Welcome to a world where the internet has turned inside-out; instead of being something you visit inside a box with a coloured screen, it's draped all over the landscape around you, invisible until you put on a pair of glasses or pick up your always-on mobile phone. A phone which is to today's iPhone as a modern laptop is to an original Apple II; a device which always knows where you are, where your possessions are, and without which you are — literally — lost and forgetful.

This is, essentially, the world of Manfred Macx in the opening chapters of Accelerando.  It is incipient in the world of Halting State, and its further development will presumably be interrogated in that book's sequel, Rule 34.

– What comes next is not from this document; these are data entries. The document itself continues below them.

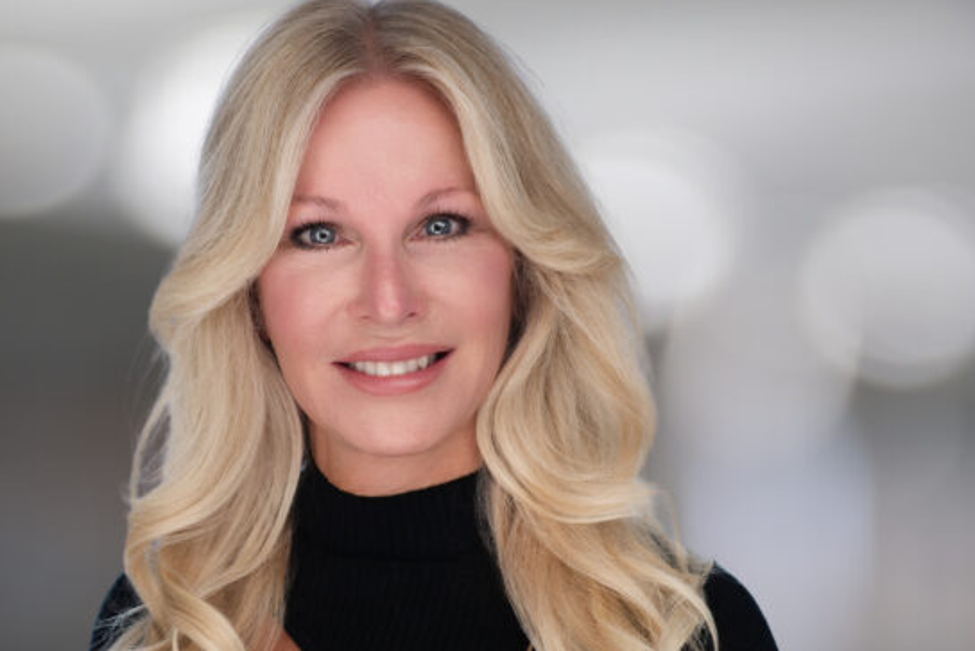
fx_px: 3251
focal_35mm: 120
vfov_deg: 11.4
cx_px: 344
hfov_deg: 17.0
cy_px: 425
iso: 160
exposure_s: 1/125
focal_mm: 85
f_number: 6.3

III. William Gibson and the Technicians of Culture

William Gibson is another writer who has considered the near future, and his picture in Pattern Recognition and Spook Country maps out a consensus future rather similar to Stross's. In particular, the effacing of the boundary between the Internet and everyday life is ever-present in these books, right down to a particular device--the special glasses which project images onto the wearer's environment--that plays a central role for both writers.

Yet technology for Gibson is embedded in a different social matrix. The state and its bureaucracy are less present than in Stross; indeed, Gibson's work is redolent of 1990's style imaginings of the globalized world, after the withering of the nation-state. Capital, meanwhile, is ever-present, but its leading edge is quite different. Rather than IP cartels or financiers or game designers, the leading force in Gibson's world is the culture industry, and in particular advertizing and marketing.

This is in keeping with Gibson's general affinity for, and deep intuitive understanding of, the world of consumer commodities. Indeed, his books are less about technology than they are meditations on consumer culture and its objects; the loving way in which brands and products are described reveals Gibson's own infatuation with these commodities. Indeed, his instincts are so well tuned that an object at the center of Pattern Recognition turned out to be a premonition of an actual commodity.

This all leads logically to a theory of the future in which changes in society and technology are driven by elements of the culture industry: maverick ad executives, cool-hunters, former indie-rock stars and avant-garde artists all figure in the two recent works. Gibson maintains a conception of the high culture-low culture divide, and the complex interrelation between the two poles, which is lacking in Stross. The creation and re-creation of symbols and meaning is the central form of innovation in his stories.

Insofar as Gibson's recent writing is the working out of a social theory, its point of departure is Fredric Jameson's theorization of postmodern capitalist culture. Jameson observed back in the 1970's that one of the definitive characteristics of late capitalism was that "aesthetic production today has become integrated into commodity production generally". Gibson, like Stross and other science fiction writers, portrays the effects of rapid change in the technologies of production, but in this case it is the technologies of aesthetic production rather than the assembly line, transportation, or communication.

And it does indeed seems that cultural innovation and recombination has accelerated rapidly in the past few decades. But in light of Stross, the question becomes: are we reaching the top of the sigmoid curve? It sometimes seems that we are moving into a world where Capital is more an more concerned with extracting rents from the control of "intellectual property" rather than pushing toward any kind of historically progressive technological or even cultural innovation. But I will save the working out of that particular theory of posterity for another post.